Aradiela obudziła się następnego poranka ze świadomością, że w nocy miała doprawdy dziwny sen. Elfka zamknęła oczy i rozcierała skronie w zamyśleniu, starając się go sobie przypomnieć - I tak oto widziała Ellariona, swych braci, tańczących na stosie wokół Alvaira. Aradiela nie była zwyczajną czarodziejką, zwykło się mawiać, że posiadała trzecie oko, dar. Potrafiła wejrzeć w przyszłość i choć sny, szeroko pojęta onejromancja nie była jej specjalizacją, w końcu ona wróżyła z wody, to nie mogła po prostu ignorować snów i ich podszeptów. Co miała jednak w związku z tym zrobić ze snem? Prawdopodobnie jedyną możliwością było poszukanie odpowiedzi na to, czy rzeczywiście była to wizja, która jakimś sposobem wemknęła się do jej umysłu lub też zwykły sen. Koszmar lub marzenie. W jaki sposób jednak można było tego dokonać?

Prawdopodobnie jedynie samej naginając czas ku swej woli by ten odsłonił przed nią swe wyroki. Elfka powstała ze swego posłania i ruszyła na zewnątrz, gdzie natknęła się na niewiarygodnie gęstą mgłę. Aradiela spoglądała na nią podejrzliwie, nie do końca wierząc, że to zwykłe, nieszczęśliwe zrządzenie losu, które mogło im opóźnić wyprawę nad jezioro. A może wręcz przeciwnie? Miała ona osłonić ich marsz przed ciekawskimi spojrzeniami? W takich warunkach jednak nie było mowy o ruszaniu nad rzekę, mogłaby się zgubić. Miała więc dwie możliwości... Napełnić jakąś miskę wodą z bukłaka lub... Krew. Sen dotyczył Alvaira, jeśliby więc użyczyłby jej krwi do wróżby, to z pewnością bez trudu nagięłaby czas do ukazania jego przyszłości.
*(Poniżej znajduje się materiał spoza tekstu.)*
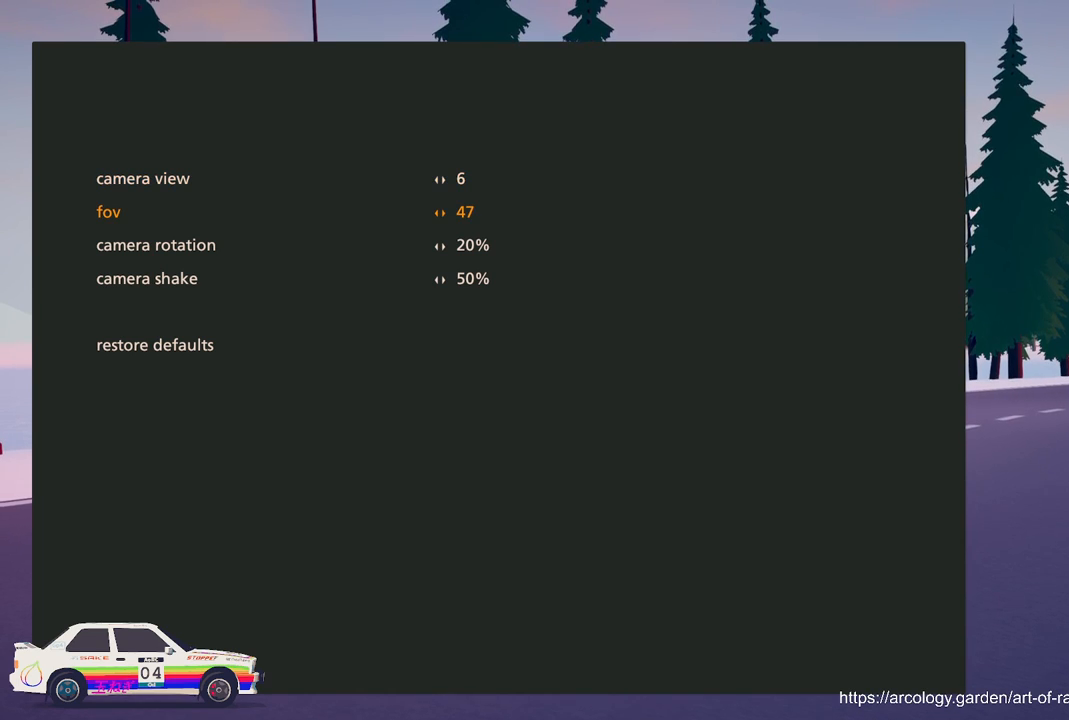
{"buttons": [], "left_stick": "center", "events": [[83, "DPAD_LEFT", "up"], [150, "DPAD_LEFT", "down"], [283, "DPAD_LEFT", "up"], [350, "DPAD_LEFT", "down"], [467, "DPAD_LEFT", "up"]]}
Przez długą chwilę Aradiela się wahała. Wizja pozbycia się młodego Vessa była kusząca, ale z drugiej strony jego śmierć mogła nieść ze sobą daleko idące konsekwencje. Czy miała być ona tylko finałem tragedii ich ludu? A może początkiem? Musiała się upewnić, czy sen jaki miała był tylko zwykłym snem czy też okruchem czasu w nią rzuconym. Elfka zdecydowała - ruszała do Alvaira. O ile znajdzie go w tej mgle...

Re: Droga ku Zaavral

125
Dzień, oprócz tego że mglisty, cały czas był jeszcze blady, w związku z czym zbyt wiele elfów poza namiotami nie było. Jedynie jakieś pojedyncze przypadki postanowiły lepiej przygotować się do wyprawy, wcześniej wstając. W dostaniu się do namiotu Alvaira Aradiela nie miała żadnych problemów. Przed nim stało dwóch strażników, jednak uznali oni zapewne za normalne wizytę narzeczonej ich pana w jego namiocie, nie zareagowali zatem nijak, kiedy doń się zbliżyła. Sam Alvair siedział przy niewielkim stoliku przy wiecznej lampce, pisząc coś na jakimś zwoju.

Re: Droga ku Zaavral

126
Aradiela z trudem pokonała odległość dzielącą ją do namiotu Alvaira, głównie z powodu mgły, która utrudniała możliwość orientacji się w terenie. W końcu jednak, po kilku zakrętach zrobionych w złą stronę i rozpytaniu się paru Elfów, na których się natknęła tak wczesną porą na zewnątrz, w końcu zdołała dotrzeć tam gdzie miała zamiar i wkroczyła do namiotu swego "narzeczonego", który także już nie spał, a... pracował? Elfka omiotła zwój młodzieńca wzrokiem, zainteresowana cóż mógł on skrobać z samego rana.
- Widzę, że nie tylko ja nie mogę spać i wstaję bladym świtem. A może wcale nie spałeś? - Zapytała się, w gruncie rzeczy retorycznie. Miała ważniejsze sprawy na głowie niż wdawanie się w kurtuazyjne dyskusje z... nim. - Mam nadzieję, że to nic ważnego, bo jestem zmuszona ci przeszkodzić. - Aradiela spoglądała przeciągle na Elfa, zastanawiając się jak ubrać całą sprawę w słowa i czy miała ochotę robić to po co tu przyszła. Jednakże, skoro już stanęła w podwojach jego namiotu...- Miałam wizję, a przynajmniej tak sądzę, że była to wizja. Przyszłość nie zawsze jawi się w prosty i dosłowny sposób, a interpretacja tego co się widziało, jest najtrudniejszym zadaniem proroków i czarodziejów zajmujących się przewidywaniem. Czasem nawet ciężko powiedzieć, czy to co się widziało było wizją lub tylko majakami. Dlatego też przyszłam się tu upewnić - wizja dotyczyła ciebie i prawdopodobnie, pośrednio, także i innych elfów tu zgromadzonych. - Aradiela rozejrzała się za jakimś naczyniem - kielichem, pucharem, miską... - Nie boisz się chyba skaleczyć, prawda? Będę potrzebowała trochę twojej krwi do przeprowadzenia dywinacji.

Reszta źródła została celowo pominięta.